Ende dieses Jahres soll das Projekt abgeschlossen sein. Sollte das Verfahren im großen Maßstab umgesetzt werden, müssten die Aufbereitungsanlagen aus rechtlichen und energetischen Gründen ebenfalls unter Tage bleiben. Ob es dazu kommt? Bislang ist ungeklärt, wie die großtechnische Anlage zur Giftabscheidung finanziert werden soll.

 

Sauberes Wasser für Landwirtschaft und Industrie

Die Umweltbelastung zu verringern ist nur ein Aspekt, der Friedrich antreibt. Sein Ziel: Kostengünstige Verfahren entwickeln, mit denen das Wasser so aufbereitet werden kann, dass es für höherwertige Zwecke geeignet ist. Denn für die Bewässerung in der Landwirtschaft, zur Trinkwassererzeugung und für industrielle Prozesse ist das giftige Grubenwasser nicht nutzbar. Angesichts der Wasserknappheit in vielen Regionen schaue man daher wieder verstärkt auf solche Quellen.

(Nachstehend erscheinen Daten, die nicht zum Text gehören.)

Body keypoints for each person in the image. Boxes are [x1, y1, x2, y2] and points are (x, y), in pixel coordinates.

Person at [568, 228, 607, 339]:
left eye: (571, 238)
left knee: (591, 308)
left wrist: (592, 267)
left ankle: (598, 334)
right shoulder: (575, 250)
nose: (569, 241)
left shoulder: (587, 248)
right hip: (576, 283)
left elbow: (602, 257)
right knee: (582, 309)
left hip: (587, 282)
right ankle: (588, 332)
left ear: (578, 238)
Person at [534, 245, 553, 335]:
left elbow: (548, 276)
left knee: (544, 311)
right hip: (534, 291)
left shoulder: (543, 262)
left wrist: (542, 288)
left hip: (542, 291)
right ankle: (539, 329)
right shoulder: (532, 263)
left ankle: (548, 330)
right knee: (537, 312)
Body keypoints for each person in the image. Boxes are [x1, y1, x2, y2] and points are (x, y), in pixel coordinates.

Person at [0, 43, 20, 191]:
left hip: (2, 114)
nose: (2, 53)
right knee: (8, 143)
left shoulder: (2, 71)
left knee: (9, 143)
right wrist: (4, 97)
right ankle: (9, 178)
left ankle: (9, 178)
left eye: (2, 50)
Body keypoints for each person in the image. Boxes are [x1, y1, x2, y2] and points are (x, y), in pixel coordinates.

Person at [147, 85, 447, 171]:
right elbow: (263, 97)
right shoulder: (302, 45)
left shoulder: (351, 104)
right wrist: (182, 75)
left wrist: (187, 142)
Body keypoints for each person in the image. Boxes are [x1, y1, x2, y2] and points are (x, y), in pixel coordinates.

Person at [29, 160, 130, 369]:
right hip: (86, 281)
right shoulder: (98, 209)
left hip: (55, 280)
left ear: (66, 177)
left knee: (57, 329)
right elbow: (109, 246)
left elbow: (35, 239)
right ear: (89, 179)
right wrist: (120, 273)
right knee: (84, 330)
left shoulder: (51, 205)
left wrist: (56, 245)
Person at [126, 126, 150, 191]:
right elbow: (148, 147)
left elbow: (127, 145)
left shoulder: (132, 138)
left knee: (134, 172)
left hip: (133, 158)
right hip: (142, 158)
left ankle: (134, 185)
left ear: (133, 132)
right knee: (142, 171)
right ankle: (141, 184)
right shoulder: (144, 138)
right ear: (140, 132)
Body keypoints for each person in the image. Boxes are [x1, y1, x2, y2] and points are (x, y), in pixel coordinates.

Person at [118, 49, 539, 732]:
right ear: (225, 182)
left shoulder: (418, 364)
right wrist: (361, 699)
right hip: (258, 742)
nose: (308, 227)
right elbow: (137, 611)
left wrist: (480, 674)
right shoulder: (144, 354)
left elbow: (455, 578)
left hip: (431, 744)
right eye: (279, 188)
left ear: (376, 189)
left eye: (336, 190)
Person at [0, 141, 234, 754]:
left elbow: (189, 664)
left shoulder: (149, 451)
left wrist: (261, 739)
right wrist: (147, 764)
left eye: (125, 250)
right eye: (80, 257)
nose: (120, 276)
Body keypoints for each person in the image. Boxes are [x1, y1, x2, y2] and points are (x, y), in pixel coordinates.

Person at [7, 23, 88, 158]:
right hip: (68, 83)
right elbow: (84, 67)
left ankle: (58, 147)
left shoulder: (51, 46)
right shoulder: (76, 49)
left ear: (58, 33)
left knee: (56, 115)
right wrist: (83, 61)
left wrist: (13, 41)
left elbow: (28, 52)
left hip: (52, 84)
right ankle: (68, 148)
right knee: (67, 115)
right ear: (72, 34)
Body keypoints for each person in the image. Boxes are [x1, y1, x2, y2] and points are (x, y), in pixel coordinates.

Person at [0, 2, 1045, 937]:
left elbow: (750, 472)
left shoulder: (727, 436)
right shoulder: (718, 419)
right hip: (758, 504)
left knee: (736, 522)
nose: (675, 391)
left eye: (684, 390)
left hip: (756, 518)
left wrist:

Mit »wieder« meint Friedrich die Anfänge seiner Karriere zu DDR-Zeiten. Damals war es von wissenschaftlichem und wirtschaftlichem Interesse, Rohstoffe aus Bergbauwässern zurückzugewinnen und Metalle aus Bergbaurückständen zu extrahieren. »Die DDR war auf die Eigenversorgung mit Rohstoffen angewiesen, Importe waren kaum möglich. In Rossendorf schafften wir damals schon große technologische Sprünge – bis mit der Wende schließlich ein Großteil eingestampft wurde.« Die Hoffnung, aus dem Grubenwasser wertvolles Zinn und Wolfram zu gewinnen, erwies sich leider als unrentabel. Großes Erlöspotential biete das Wasser selbst. Immerhin geht es um zwei Millionen Kubikmeter – pro Jahr.

 

Bürgermeisterin Silke Franzl bestätigt hohes öffentliches Interesse

Friedrich und sein Team setzten alles daran, eine Genehmigung für einen Sonderbetriebsplan nach Bundesberggesetz zu erhalten, um unter Tage forschen zu dürfen. Ein dreiviertel Jahr dauerte es, bis alle Genehmigungen vorlagen. »Das war ein langer Weg«, sagt Friedrich. Die Zusammenarbeit mit dem Sächsischen Oberbergamt Freiberg und der Unteren Wasserbehörde des Erzgebirgskreises war entscheidend. Silke Franzl, Bürgermeisterin der Gemeinde Ehrenfriedersdorf (parteilos) bestätigt in einer Mitteilung des Konsortiums das hohe öffentliche Interesse: »Die Menschen in Ehrenfriedersdorf und Umgebung hoffen auf Innovationen, die für sauberes Wasser sorgen. Der Fokus liegt für uns auf dem Wunsch, die Schadstoffe aus den Bergbauwässern und Böden zu entfernen, um die negativen Auswirkungen für Mensch und Umwelt, aber auch die enormen finanziellen Aufwendungen zu minimieren.« Zum Beispiel verzeichne die Gemeinde einen hohen Arsen-Gehalt in ihren Klärschlämmen, die als teurer Sondermüll entsorgt werden müssen.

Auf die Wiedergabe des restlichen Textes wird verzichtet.